Mr. Chairman, and members of the Committee, I am pleased to have the opportunity to appear here today as you consider my nomination to serve as a member of the Board of Governors of the Federal Reserve System. I look forward to serving in this position. If the Committee and the full Senate approve my nomination, I promise to work with the other members of the Board, and with this Committee, to carry out the objectives that the Congress has established for the Federal Reserve.
I am honored that President Bush has nominated me to the Board. This brings me back to where I started my professional career. When I was in graduate school at Northwestern University, I received a fellowship from the Federal Reserve Bank of Chicago that enabled me to conduct research at the Bank to complete my doctoral dissertation.
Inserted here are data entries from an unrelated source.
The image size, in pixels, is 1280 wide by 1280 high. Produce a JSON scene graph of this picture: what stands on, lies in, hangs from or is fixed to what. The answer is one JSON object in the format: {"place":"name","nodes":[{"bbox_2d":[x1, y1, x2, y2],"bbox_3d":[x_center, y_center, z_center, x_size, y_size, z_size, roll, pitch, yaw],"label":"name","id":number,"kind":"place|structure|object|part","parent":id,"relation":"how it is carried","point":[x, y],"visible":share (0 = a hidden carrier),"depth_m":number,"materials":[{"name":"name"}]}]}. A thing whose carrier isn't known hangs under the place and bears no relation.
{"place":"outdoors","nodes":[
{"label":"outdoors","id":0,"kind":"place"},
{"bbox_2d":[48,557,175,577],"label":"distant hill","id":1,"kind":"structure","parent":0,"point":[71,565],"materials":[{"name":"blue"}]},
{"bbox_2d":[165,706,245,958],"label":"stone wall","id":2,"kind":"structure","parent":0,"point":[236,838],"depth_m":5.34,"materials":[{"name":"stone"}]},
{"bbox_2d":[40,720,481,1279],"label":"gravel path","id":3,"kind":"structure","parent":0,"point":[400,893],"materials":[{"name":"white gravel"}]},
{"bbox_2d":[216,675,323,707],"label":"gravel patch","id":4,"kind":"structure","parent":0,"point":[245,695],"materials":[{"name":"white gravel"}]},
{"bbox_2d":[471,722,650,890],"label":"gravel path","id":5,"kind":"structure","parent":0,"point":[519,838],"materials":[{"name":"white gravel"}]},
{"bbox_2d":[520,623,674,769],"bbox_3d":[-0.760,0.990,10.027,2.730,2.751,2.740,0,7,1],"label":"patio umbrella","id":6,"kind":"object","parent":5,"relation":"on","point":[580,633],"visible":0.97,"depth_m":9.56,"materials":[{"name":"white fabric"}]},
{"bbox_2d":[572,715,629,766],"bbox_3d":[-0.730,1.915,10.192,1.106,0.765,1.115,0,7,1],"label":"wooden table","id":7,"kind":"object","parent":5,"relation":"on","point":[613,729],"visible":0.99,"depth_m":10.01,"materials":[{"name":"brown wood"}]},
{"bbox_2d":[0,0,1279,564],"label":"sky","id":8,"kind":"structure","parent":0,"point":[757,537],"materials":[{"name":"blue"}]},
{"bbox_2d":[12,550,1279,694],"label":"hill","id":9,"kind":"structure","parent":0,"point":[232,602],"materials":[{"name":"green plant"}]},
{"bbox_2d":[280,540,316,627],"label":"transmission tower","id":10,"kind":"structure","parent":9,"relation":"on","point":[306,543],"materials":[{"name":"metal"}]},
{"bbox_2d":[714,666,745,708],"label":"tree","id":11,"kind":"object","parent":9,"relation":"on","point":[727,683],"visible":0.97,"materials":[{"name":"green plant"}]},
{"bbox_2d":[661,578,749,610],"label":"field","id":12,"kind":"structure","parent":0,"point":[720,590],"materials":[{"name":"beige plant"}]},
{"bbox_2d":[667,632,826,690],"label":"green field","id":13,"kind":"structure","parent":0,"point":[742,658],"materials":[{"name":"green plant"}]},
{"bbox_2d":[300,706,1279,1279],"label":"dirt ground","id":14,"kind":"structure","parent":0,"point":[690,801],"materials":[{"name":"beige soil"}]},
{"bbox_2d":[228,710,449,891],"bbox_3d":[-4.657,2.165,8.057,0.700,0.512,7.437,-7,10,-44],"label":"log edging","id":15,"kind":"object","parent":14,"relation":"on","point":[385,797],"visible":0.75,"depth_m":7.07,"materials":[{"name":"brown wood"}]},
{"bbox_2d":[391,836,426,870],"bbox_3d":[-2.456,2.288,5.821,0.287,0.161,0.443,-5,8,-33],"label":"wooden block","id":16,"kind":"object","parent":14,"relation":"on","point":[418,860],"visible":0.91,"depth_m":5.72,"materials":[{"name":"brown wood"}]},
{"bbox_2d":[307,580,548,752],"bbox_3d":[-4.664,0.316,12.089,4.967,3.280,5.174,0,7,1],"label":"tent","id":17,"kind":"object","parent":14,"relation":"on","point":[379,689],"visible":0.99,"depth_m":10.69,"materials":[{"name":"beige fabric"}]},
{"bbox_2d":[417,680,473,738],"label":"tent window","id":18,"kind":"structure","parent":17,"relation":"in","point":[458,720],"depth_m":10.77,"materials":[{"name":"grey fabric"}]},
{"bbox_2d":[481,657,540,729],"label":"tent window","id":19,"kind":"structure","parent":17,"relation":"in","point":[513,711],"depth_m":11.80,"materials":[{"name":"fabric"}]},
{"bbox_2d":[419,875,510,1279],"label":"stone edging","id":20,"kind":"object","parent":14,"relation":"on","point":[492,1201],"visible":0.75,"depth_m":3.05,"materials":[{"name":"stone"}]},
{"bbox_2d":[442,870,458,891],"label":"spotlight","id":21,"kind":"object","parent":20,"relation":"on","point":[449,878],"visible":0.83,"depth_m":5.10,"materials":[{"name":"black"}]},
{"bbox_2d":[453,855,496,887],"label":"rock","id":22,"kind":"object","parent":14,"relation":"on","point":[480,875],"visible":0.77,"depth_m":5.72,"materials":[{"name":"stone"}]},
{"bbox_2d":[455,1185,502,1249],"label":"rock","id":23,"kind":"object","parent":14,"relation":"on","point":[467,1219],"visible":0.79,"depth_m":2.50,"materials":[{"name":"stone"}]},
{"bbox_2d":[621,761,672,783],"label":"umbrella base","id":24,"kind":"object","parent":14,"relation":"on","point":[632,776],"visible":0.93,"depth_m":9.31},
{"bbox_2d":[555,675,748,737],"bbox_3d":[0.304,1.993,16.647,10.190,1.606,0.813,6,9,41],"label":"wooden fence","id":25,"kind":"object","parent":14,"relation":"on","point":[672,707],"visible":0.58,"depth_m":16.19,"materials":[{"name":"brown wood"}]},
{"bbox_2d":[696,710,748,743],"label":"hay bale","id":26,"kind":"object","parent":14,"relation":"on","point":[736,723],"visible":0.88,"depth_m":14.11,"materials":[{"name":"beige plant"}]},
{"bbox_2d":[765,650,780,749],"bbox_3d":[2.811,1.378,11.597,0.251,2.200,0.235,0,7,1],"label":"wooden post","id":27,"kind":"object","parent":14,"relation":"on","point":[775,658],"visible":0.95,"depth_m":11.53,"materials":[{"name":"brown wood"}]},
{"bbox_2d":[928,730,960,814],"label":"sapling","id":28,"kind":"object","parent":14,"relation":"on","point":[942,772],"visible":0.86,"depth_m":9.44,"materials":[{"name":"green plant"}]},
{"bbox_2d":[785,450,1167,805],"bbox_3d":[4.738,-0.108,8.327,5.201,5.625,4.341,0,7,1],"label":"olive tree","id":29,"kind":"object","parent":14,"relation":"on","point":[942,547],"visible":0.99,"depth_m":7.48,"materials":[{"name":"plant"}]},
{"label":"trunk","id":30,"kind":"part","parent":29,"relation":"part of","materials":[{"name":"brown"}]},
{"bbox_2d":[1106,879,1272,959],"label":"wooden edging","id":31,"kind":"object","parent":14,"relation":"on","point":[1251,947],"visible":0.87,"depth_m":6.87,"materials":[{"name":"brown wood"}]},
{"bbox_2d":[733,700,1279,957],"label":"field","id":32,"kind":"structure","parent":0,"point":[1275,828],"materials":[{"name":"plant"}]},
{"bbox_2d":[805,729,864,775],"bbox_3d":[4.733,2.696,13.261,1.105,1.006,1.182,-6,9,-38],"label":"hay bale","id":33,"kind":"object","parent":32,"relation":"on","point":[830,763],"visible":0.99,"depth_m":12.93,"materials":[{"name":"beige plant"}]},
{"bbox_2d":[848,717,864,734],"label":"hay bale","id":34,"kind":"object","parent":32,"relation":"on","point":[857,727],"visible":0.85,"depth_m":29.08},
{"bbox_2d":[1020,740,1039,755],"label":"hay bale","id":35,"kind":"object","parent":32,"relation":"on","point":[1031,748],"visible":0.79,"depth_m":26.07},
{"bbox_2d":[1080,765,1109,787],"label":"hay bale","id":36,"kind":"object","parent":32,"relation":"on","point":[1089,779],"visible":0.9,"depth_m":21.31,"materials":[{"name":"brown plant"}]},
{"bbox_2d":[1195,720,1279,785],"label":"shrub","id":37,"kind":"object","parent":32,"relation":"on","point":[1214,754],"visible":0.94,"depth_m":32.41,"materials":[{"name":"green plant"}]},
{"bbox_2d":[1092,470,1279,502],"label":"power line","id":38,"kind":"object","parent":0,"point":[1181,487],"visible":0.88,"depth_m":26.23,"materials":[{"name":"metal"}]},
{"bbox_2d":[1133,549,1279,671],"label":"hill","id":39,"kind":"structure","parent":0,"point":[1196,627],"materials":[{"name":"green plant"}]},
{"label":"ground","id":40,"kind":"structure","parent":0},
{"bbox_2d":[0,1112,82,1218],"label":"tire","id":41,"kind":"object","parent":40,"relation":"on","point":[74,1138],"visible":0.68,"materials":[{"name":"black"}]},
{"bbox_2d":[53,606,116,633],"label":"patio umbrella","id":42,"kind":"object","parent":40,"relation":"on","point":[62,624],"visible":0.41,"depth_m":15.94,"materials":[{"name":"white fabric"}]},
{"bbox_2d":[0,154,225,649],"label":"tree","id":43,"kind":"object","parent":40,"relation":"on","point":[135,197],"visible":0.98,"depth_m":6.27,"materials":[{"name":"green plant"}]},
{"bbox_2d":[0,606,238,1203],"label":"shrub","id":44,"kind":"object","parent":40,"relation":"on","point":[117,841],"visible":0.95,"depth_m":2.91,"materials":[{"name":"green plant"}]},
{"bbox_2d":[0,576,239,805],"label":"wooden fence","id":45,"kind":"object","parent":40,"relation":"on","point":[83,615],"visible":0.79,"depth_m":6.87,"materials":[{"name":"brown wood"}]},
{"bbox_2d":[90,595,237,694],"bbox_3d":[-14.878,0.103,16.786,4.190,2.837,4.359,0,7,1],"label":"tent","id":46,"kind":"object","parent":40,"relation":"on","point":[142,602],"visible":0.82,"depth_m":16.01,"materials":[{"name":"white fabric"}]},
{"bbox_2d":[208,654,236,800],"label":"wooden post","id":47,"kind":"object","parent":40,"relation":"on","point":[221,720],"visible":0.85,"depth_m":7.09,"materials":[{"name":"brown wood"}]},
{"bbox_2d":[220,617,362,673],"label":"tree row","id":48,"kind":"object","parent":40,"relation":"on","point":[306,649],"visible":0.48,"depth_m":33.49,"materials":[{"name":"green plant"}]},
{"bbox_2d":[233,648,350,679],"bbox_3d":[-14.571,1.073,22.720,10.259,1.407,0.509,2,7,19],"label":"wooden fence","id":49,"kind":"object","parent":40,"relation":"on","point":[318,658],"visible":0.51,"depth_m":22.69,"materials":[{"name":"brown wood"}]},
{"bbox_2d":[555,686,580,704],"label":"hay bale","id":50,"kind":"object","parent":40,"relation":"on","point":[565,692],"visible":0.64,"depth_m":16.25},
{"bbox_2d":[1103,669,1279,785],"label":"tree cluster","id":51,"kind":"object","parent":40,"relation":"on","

The decisions of the Federal Reserve affect the economic well-being of every American consumer and business. The Federal Reserve has responsibilities for establishing monetary policy and assuring the safety and soundness of the banking and payments systems. I believe my background in these areas qualifies me to serve on the Federal Reserve Board.
I hold an M.A. and Ph.D. in economics from Northwestern University, and taught economics for seven years. My first professional position after graduate school was with the Federal Reserve Bank of St. Louis. There, and at the Chicago Federal Reserve Bank, I gained valuable experience in issues regarding bank mergers and acquisitions, regional economics, and monetary policy.
I have spent twenty-one years with First Tennessee National Corporation, a large, nationwide diversified financial services institution, headquartered in Memphis, Tennessee. My experience has primarily been in the areas of finance, risk management, and audit, which has given me an appreciation of the day-to-day workings of the financial system and the issues relevant to implementing regulations.
I approach this nomination understanding the responsibilities that the Federal Reserve has to create the monetary policy environment that will support full employment and maximum sustainable economic growth. Based on my experience over the years, I believe that this can only be accomplished by restraining inflation. Inflation increases the cost of capital to businesses and thereby reduces the amount of long-term investment, which in turn reduces economic growth and job creation. High inflation expectations increase
long-term interest rates which reduces the ability of households to buy homes, finance their children’s education, and provide the means to their families that improve their standard of living.
While the primary focus of monetary policy is to contain inflation, the Federal Reserve must also be constantly aware of the rate of economic growth and the level of unemployment. The American economy benefited from more rapid productivity growth in the 1990s, which permitted the economy to enjoy faster growth and lower rates of unemployment without triggering significant inflation. Economic growth has slowed since late last year and has been adversely affected by recent tragic events. This led to actions to lower short-term interest rates to strengthen the economy.
When unusual events occur, such as those on September 11, the Federal Reserve has the additional responsibilities of providing liquidity and assuring the smooth functioning of the payments system. By stepping in promptly to ensure that banking and payments systems continued to function, and to provide sufficient liquidity to keep transactions moving as smoothly as possible, the Federal Reserve helped to keep short-run disruptions to a minimum. In the aftermath of the September 11 events, bankers throughout the country were able to support the transaction and credit demands of their customers due to the effective and prompt response of the Federal Reserve.
We are in a time of changing technology, competitive factors and business practices that affect the financial system. Recent innovations in financial instruments, such as derivatives, and securitizations of loans, have changed the way that risks and liquidity move among financial market participants. With laws like Gramm-Leach-Bliley, the distinctions among products and services offered by commercial banks, investment banks, insurance carriers, and non-financial firms are diminishing. The Fed must respond appropriately to these forces to keep markets competitive and efficient, while balancing the need to protect the safety and soundness of the banking system.
Financial institutions now have more tools to manage the credit, market and operating risks they face. This has important implications for the way the safety and soundness of our financial institutions should be measured and monitored. The Federal Reserve and other bank and financial institution regulators will have to modify regulations to encourage the beneficial aspects of these new innovations and risk mitigation tools without significantly increasing systemic risks to financial markets. This requires that the staff of the Fed continue to develop their knowledge base to effectively monitor the financial institutions for which it has oversight.
Finally, the Federal Reserve must also provide regulations and oversight of the manner in which financial services are provided to ensure that the varying needs of consumers, businesses, and communities are met in a fair and efficient manner. The Federal Reserve should encourage the appropriate mix of regulation, customer disclosures, and improved financial literacy so that consumers and businesses can more fully benefit from innovations in technology and financial services.
In conclusion, I approach my nomination as a member of the Board of Governors of the Federal Reserve with an understanding of the broad responsibilities the position requires. I would like to thank the Committee for considering my nomination, and if I am confirmed, I look forward to working on these policy issues with members of this Committee and other committees of Congress. I will be happy to answer any questions you may have.